Chinese transcription(s)
- • Simplified: 大坪乡
- • Traditional: 大坪鄉
- • Pinyin: Dàpíng Xiāng
- Daping Township Location in Hunan
- Coordinates: 27°54′11″N 112°25′55″E﻿ / ﻿27.90306°N 112.43194°E
- Country: People's Republic of China
- Province: Hunan
- City: Xiangtan
- County-level city: Shaoshan

Area
- • Total: 32 km^{2} (12 sq mi)

Population
- • Total: 14,300
- • Density: 450/km^{2} (1,200/sq mi)
- Time zone: UTC+8 (China Standard)
- Postal code: 411300
- Area code: 0732

= Daping, Shaoshan =

Daping Township (大坪乡 (大坪鄉, Dàpíng Xiāng)) is a rural township in Shaoshan City, Xiangtan City, Hunan Province, China. It borders Shaoshan Township to the east, Shatian Township and Longdong Township to the south, Baitian Town to the west, and Jinshi Township and Longtan Township to the north. As of the 2000 census it had a population of 14,300 and an area of 32 km2.

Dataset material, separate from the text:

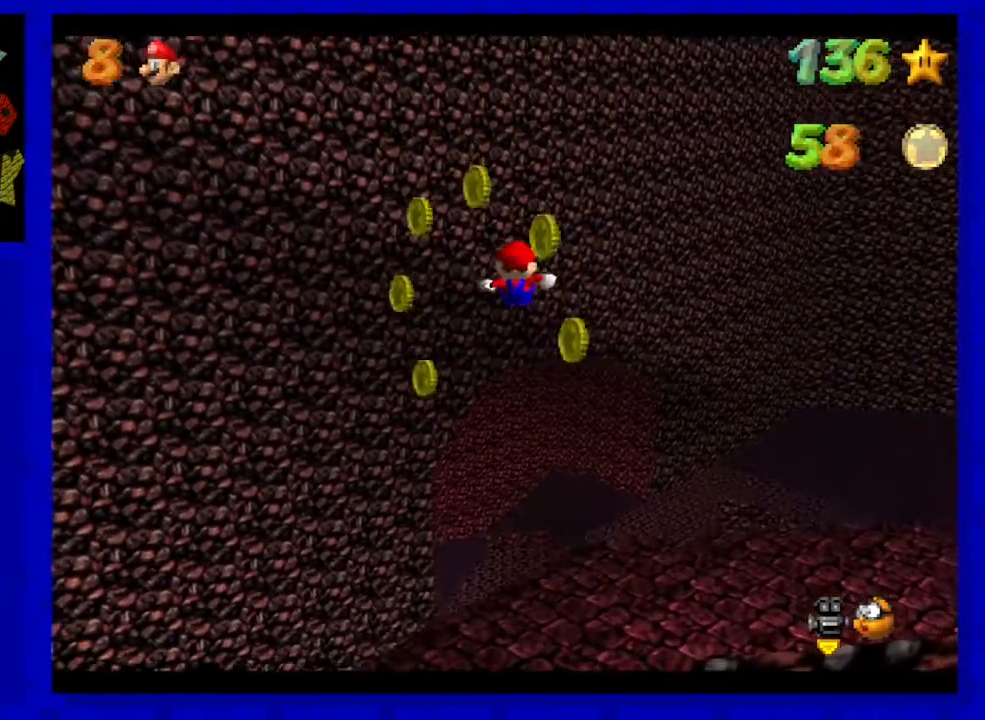
{"buttons": [], "left_stick": "center", "events": [[67, "C_LEFT", "down"], [200, "C_LEFT", "up"], [233, "left_stick", "down-right"], [267, "C_LEFT", "down"], [383, "C_LEFT", "up"], [467, "left_stick", "center"]]}
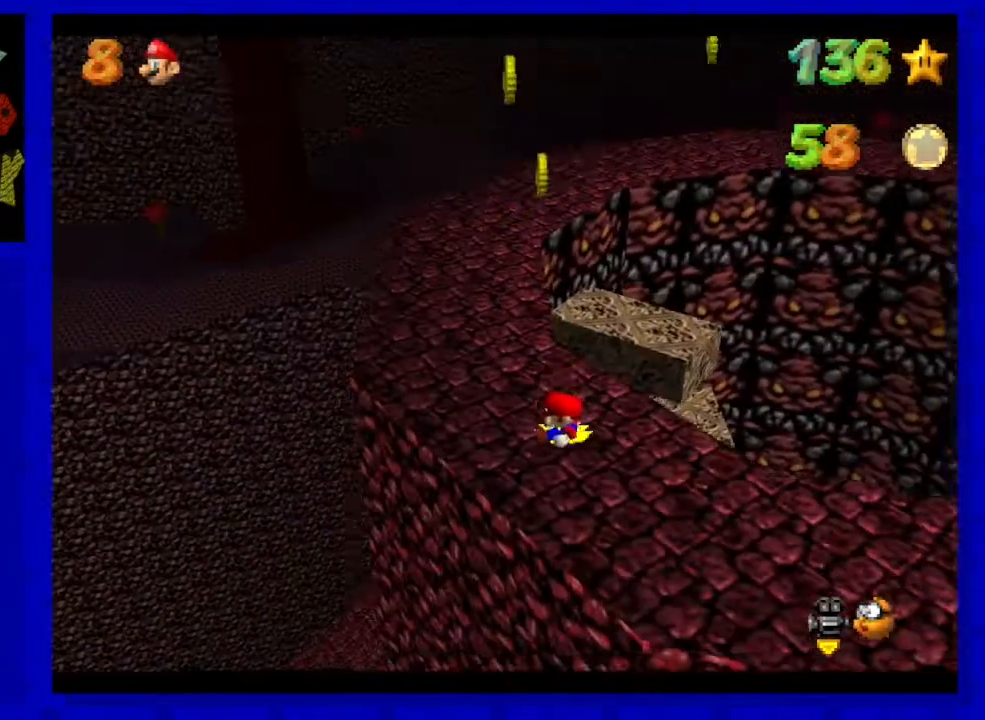
{"buttons": [], "left_stick": "center", "events": []}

==Administrative division==
The township is divided into nine villages: Xiangshao Village (湘韶村), Shaoxin Village (韶新村), Shaofeng Village (韶峰村), Huangtian Village (黄田村), Meihua Village (梅花村), Linjiawan Village (林家湾村), Xinlian Village (新联村), Daping Village (大坪村), and Zhuzan Village (竹赞村).

==Economy==
Rice, sweet potato, pig, and soybean are important to the economy.

==Education==
There are seven primary schools and one public junior high school in the town.